Exhibit 3.1
SECOND AMENDED AND RESTATED
CERTIFICATE OF INCORPORATION
OF
IGNYTE ACQUISITION CORP.
Pursuant to Sections 242 and 245 of the
Delaware General Corporation Law
Ignyte Acquisition Corp., a corporation organized and existing under the laws of the State of Delaware (the “Existing Corporation”), by its Co-Chief Executive Officer, hereby certifies as follows:
1. The name of the Existing Corporation is “Ignyte Acquisition Corp.”
2. The Existing Corporation’s Certificate of Incorporation was filed in the office of the Secretary of State of the State of Delaware (the “DE SoS”) on August 6, 2020 (the “Original Certificate”), and an Amended and Restated Certificate of Incorporation was filed with the DE SoS on January 27, 2021 (the “First Amended Certificate”), which amended, restated, integrated and superseded the Original Certificate.
3. This Second Amended Restated Certificate of Incorporation (the “Second Amended and Restated Certificate”) amends, restates, integrates and supersedes the First Amended Certificate.
4. This Second Amended and Restated Certificate of Incorporation was duly adopted in accordance with the applicable provisions of Sections 228, 242 and 245 of the General Corporation Law of the State of Delaware (“DGCL”).
5. This Second Amended and Restated Certificate is restating and amending the provisions of the First Amended Certificate in connection with the business combination contemplated that certain Business Combination Agreement, dated as of April 28, 2022, by and among the Existing Corporation, Peak Bio Co., Ltd, a corporation organized under the laws of the Republic of Korea, and Ignyte Korea Co., Ltd., a corporation organized under the laws of the Republic of Korea.
6. This Second Amended and Restated Certificate shall become effective on the date of filing with the Secretary of State of Delaware.
7. The text of the First Amended Certificate is hereby amended and restated in it entirety to read in full as follows:
FIRST: The name of the corporation is Peak Bio, Inc. (hereinafter referred to as the “Corporation”).

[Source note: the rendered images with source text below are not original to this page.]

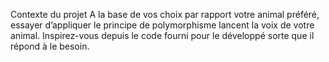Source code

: Contexte du projet
A la base de vos choix par rapport votre animal préféré, essayer d’appliquer le principe de polymorphisme lancent la voix de votre animal.
Inspirez-vous depuis le code fourni pour le développé sorte que il répond à le besoin.
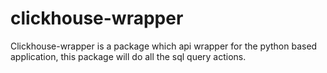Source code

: # clickhouse-wrapper
Clickhouse-wrapper is a package which api wrapper for the python based application, this package will do all the sql  query actions.
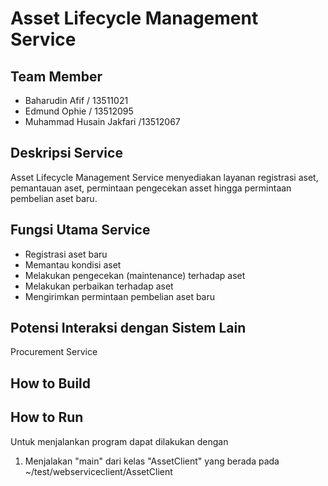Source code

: # Asset Lifecycle Management Service

## Team Member
- Baharudin Afif / 13511021
- Edmund Ophie / 13512095
- Muhammad Husain Jakfari /13512067

## Deskripsi Service
Asset Lifecycle Management Service menyediakan layanan registrasi aset, pemantauan aset, permintaan pengecekan asset hingga permintaan pembelian aset baru.

## Fungsi Utama Service
- Registrasi aset baru
- Memantau kondisi aset
- Melakukan pengecekan (maintenance) terhadap aset
- Melakukan perbaikan terhadap aset
- Mengirimkan permintaan pembelian aset baru

## Potensi Interaksi dengan Sistem Lain
Procurement Service

## How to Build

## How to Run
Untuk menjalankan program dapat dilakukan dengan
1. Menjalakan "main" dari kelas "AssetClient" yang berada pada ~/test/webserviceclient/AssetClient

SECOND: The registered office of the Corporation is to be located at c/o Vcorp Services, LLC, 108 W. 13th Street, Suite 100, Wilmington, Delaware 19801 in the County of New Castle. The name of its registered agent at that address is Vcorp Services, LLC.
THIRD: The purpose of the Corporation shall be to engage in any lawful act or activity for which corporations may be organized under the DGCL. In addition to the powers and privileges conferred upon the Corporation by law and those incidental thereto, the Corporation shall possess and may exercise all the powers and privileges that are necessary or convenient to the conduct, promotion or attainment of the business or purposes of the Corporation including, but not limited to, a Business Combination (as defined below).
FOURTH: The total number of shares of all classes of capital stock which the Corporation shall have authority to issue is 70,000,000 of which 60,000,000 shares shall be Common Stock of the par value of $0.0001 per share and 10,000,000 shares shall be Preferred Stock of the par value of $0.0001 per share.